Les dispositifs de mentorat formels, par exemple, associent souvent les femmes noires à d'autres femmes ou à des personnes issues de minorités. Si ces espaces de parole sont essentiels pour le soutien psychologique et le partage d'expériences, ils s'avèrent parfois limités pour l'avancement de carrière concret si les mentors eux-mêmes manquent de pouvoir décisionnel ou de capital social au sein de l'institution.
L'étude souligne ainsi un décalage entre le « mentorat de soutien » (qui offre des conseils et une écoute) et le « parrainage actif » (sponsorship), qui implique qu'une personne influente mette sa propre réputation en jeu pour promouvoir activement la carrière d'une autre. Ce second rôle, plus politique et plus efficace, est aujourd'hui majoritairement tenu par des hommes blancs, simplement parce qu'ils sont les seuls à en avoir les moyens structurels.
Vers un parrainage institutionnel : quelles leçons pour l'espace francophone ?
Bien que les contextes législatifs et sociologiques diffèrent, notamment en France où l'approche républicaine universaliste tend à rendre invisibles les statistiques ethniques, les mécanismes de cooptation et d'exclusion informelle au sein de l'enseignement supérieur y sont tout aussi réels. Les travaux de recherche en sociologie de l'éducation en France montrent que l'accès aux chaires de professeurs et aux postes de direction reste fortement marqué par l'entre-soi et la reproduction sociale.
Pour les équipes de direction et les responsables des ressources humaines des universités francophones, plusieurs pistes d'action concrètes peuvent être dégagées pour rendre les processus de progression de carrière plus équitables :
1. Passer du mentorat passif au parrainage actif (sponsorship) institutionnalisé : Les établissements doivent concevoir des programmes de parrainage formels où les cadres dirigeants (hommes et femmes) s'engagent activement à soutenir la progression de carrière de collègues sous-représentés, en leur confiant des responsabilités visibles et en les intégrant dans les réseaux de décision.
2. Transparence et formalisation des processus informels : Il est crucial de limiter la part de l'informel dans les décisions de promotion, d'attribution de budgets de recherche ou de décharges d'enseignement. La définition de critères d'évaluation clairs, mesurables et publics permet de réduire l'impact des réseaux d'influence personnels.

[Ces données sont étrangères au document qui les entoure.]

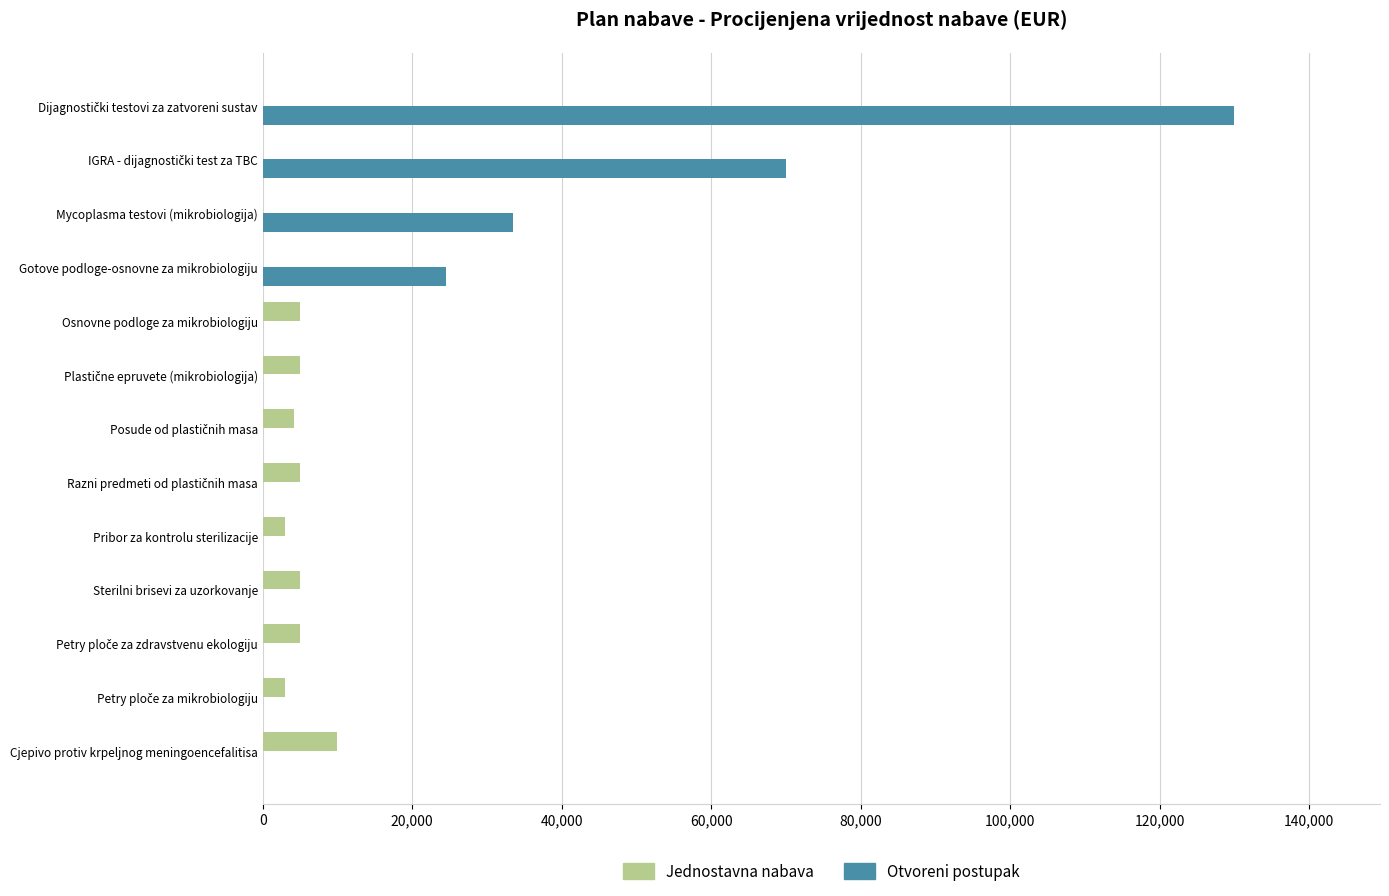

How many data points does each series have?

13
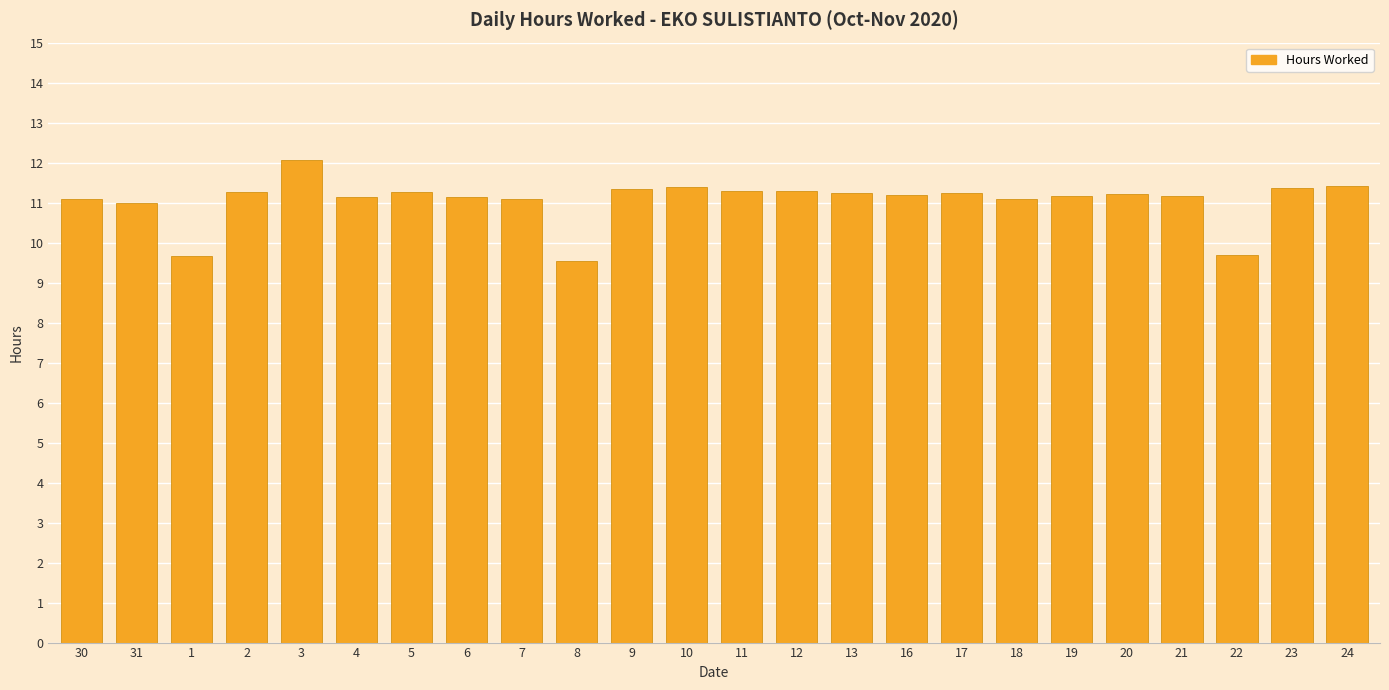

What is the difference between the maximum and minimum values?

2.5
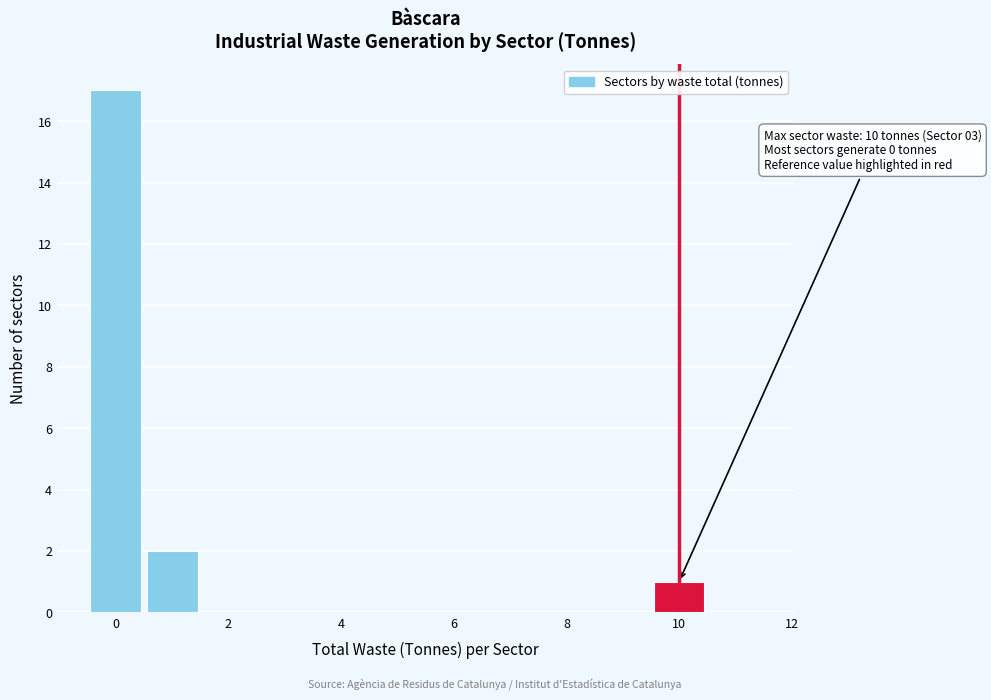

Which range on the x-axis has the tallest bar?

-0.5 to 0.5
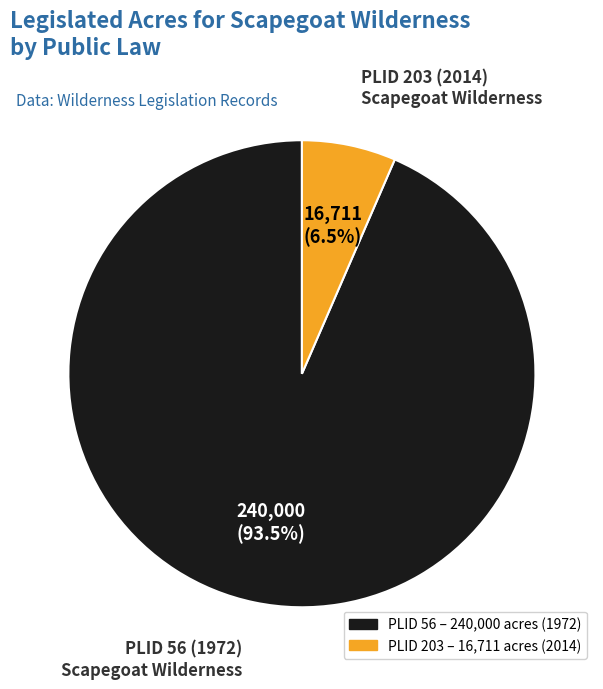

Does any single category account for the majority?

Yes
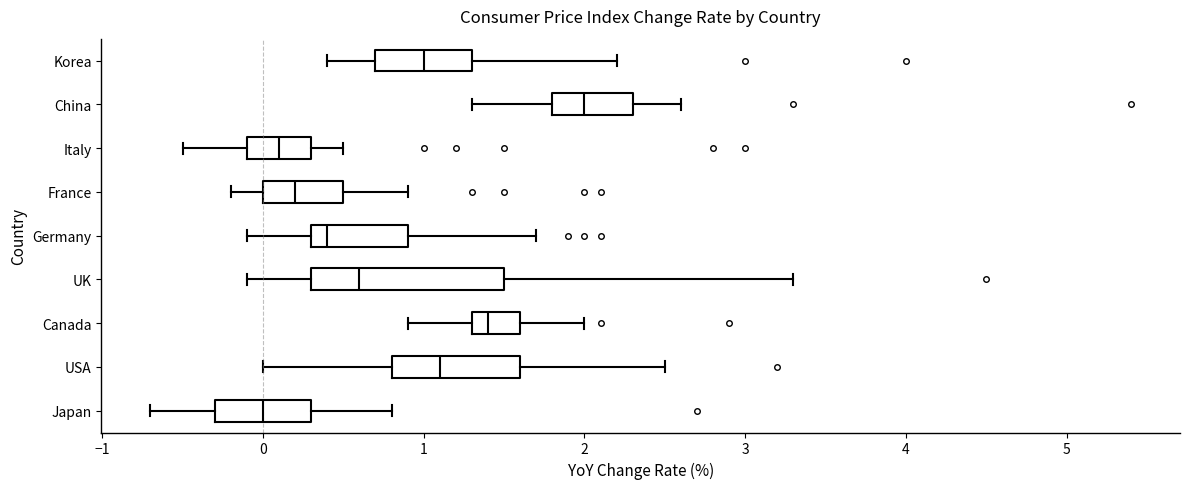

Which box is the widest, from its left edge to its right edge?

UK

3. Valoriser le travail invisible d'accompagnement : Le travail de mentorat et de soutien aux étudiants et jeunes collègues, souvent pris en charge de manière disproportionnée par les femmes et les minorités, doit être formellement reconnu et valorisé dans les critères de promotion académique, au même titre que les publications scientifiques.
4. Former les leaders académiques à l'alliance active : Puisque les hommes blancs occupent majoritairement les postes de pouvoir, il est indispensable de les former non pas seulement à la « tolérance » ou à la prise de conscience de leurs biais, mais à l'exercice d'une alliance active et responsable. Cela implique d'apprendre à partager le capital social, à céder de l'espace de parole et à utiliser leur influence pour transformer durablement les structures de l'institution.
En définitive, l'analyse de ces alliances inattendues rappelle que la diversité ne se décrète pas à coup de slogans. Elle exige une restructuration profonde des réseaux de pouvoir et une redistribution consciente du capital social au sein de nos universités.